To achieve a co-ordinated and aligned employability and health pathway for those with mental health problems, we will:

  • Improve access to support for those experiencing mental illness , including in 2019-2021:
    • Bringing together the learning from projects now underway as part of the Mental Health Strategy 2017-2027 to develop pathways that enable those seeking to enter or remain in work to access appropriate and timely mental health and employability support;
    • Work with employers to support the development of mentally flourishing workplaces.
  • As part of the Health & Work Support pilot[7] in Dundee and Fife running from 2018-2020:
    • Introduce and utilise a Health & Work Indicator (across health and other services) to allow better understanding of the extent of mental health barriers to employability;
    • Link this to improvement work being undertaken to develop referral pathways into Health & Work Support, enabling more participants to engage with and access the service;
    • Test and evaluate the impact of additional mental health training and interventions provided by clinical staff, including the availability of additional Well In Work planning and support for participants and employers;
  • We will review the delivery and quality of Individual Placement and Support (IPS) in Fair Start Scotland to ensure that participants are receiving the right support to enter work.

To enable disabled people to get the support they need to re-enter the workplace after a period of ill health, we will:

  • Provide disability management and return to work support training for 300 healthcare, local government and third sector professionals over 5 years.
  • Continue to explore – including as part of the Scottish Government's current review of health and work policy (due to report in Spring 2019) how best to embed fair work as a clinical outcome within the NHS, recognising that doing so will enable the development of work-related clinical standards, pathways and tools which will enable more people to secure the work-relevant health support they need to move into and stay in work.
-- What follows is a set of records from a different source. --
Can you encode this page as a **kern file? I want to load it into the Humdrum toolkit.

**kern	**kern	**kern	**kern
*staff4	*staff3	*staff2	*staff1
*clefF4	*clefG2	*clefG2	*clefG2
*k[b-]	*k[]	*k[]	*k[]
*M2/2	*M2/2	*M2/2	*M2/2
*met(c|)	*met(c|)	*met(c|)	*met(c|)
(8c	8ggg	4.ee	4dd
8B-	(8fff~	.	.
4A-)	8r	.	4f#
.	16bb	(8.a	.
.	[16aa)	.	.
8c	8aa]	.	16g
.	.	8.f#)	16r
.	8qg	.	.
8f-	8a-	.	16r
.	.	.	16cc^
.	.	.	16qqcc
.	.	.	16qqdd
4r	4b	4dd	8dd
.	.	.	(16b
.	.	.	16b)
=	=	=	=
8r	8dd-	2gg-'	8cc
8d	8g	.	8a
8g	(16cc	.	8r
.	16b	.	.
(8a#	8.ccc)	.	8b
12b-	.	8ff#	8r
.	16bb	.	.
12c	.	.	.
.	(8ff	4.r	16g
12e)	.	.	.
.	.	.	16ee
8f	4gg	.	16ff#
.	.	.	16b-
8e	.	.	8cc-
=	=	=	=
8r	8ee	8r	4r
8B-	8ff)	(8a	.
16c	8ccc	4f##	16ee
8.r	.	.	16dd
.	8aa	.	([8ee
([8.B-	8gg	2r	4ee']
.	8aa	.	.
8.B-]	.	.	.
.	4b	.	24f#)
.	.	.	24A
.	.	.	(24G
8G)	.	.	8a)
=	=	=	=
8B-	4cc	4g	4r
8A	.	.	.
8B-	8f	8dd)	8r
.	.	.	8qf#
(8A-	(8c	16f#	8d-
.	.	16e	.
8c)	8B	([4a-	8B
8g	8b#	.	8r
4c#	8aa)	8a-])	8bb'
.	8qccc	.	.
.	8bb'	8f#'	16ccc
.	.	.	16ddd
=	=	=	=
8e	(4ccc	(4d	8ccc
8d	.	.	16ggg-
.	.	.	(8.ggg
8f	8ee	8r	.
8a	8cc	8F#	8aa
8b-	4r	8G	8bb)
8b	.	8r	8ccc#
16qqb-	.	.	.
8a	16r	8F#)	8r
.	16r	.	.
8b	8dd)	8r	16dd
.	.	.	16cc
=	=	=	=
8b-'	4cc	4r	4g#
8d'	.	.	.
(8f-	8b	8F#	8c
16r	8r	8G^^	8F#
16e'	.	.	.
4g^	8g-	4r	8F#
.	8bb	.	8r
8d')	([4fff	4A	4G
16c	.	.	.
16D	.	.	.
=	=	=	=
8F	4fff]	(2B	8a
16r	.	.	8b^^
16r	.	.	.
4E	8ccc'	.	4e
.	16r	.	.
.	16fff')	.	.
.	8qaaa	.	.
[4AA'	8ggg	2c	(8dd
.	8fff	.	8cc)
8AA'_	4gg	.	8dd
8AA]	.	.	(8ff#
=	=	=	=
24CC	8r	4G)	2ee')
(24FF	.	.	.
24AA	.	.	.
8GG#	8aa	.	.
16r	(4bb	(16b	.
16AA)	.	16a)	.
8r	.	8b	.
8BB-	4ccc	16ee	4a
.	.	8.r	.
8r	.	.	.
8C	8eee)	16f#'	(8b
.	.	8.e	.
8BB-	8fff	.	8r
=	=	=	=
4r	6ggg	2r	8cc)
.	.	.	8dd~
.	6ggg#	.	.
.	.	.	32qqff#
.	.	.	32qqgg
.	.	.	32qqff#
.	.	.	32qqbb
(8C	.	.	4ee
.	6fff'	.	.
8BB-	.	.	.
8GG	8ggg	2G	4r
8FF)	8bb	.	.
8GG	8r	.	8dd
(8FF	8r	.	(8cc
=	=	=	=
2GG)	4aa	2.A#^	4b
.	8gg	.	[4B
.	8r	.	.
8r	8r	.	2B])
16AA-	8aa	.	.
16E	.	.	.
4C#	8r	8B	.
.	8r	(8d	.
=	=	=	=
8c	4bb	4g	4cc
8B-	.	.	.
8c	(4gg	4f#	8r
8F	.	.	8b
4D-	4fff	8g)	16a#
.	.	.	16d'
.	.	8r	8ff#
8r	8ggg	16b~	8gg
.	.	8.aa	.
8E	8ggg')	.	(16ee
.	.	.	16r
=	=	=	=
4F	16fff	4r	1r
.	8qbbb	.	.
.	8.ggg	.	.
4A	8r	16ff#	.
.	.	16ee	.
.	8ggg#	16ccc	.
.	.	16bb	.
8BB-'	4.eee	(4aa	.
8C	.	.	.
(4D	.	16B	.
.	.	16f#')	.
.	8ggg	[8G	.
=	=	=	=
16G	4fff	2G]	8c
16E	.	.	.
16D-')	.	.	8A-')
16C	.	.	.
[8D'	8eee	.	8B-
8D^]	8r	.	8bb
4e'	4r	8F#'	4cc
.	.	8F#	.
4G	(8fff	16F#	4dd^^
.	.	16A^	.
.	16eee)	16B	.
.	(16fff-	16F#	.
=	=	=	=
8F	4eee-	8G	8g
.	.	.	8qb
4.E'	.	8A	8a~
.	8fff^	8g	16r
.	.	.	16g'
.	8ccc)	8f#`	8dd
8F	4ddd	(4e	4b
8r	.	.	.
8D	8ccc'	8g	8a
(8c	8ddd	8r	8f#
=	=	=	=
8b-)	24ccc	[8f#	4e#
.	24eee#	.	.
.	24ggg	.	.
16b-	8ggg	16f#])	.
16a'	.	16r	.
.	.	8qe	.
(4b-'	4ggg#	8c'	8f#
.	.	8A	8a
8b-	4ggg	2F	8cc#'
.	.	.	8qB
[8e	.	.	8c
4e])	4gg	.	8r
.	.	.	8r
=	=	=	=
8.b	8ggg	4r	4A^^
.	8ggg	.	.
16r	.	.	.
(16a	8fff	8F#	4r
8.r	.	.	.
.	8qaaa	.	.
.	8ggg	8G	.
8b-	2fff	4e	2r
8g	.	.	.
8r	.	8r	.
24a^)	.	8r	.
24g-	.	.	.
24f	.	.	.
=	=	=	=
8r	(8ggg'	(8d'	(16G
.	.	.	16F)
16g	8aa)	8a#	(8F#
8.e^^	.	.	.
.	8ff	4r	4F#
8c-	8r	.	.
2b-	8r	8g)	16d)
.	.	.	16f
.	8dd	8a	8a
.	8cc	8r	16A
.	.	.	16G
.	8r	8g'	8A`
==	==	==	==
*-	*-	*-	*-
We will ensure that our work complements the work that is already being undertaken by NHS Health Scotland.

Finally, to ensure that employees are aware of their respective workplace rights we will:

  • Work with partners, including STUC and disabled people's organisations, to ensure disabled people have access to information and guidance about their legislative employment rights and how to take action when those rights are denied. This will include identifying gaps in existing advice services, and making investment available to develop proposals to address gaps.
  • Through an expanded Workplace Equality Fund, work with employers and trade unions to improve workplace practices for the benefit of disabled people.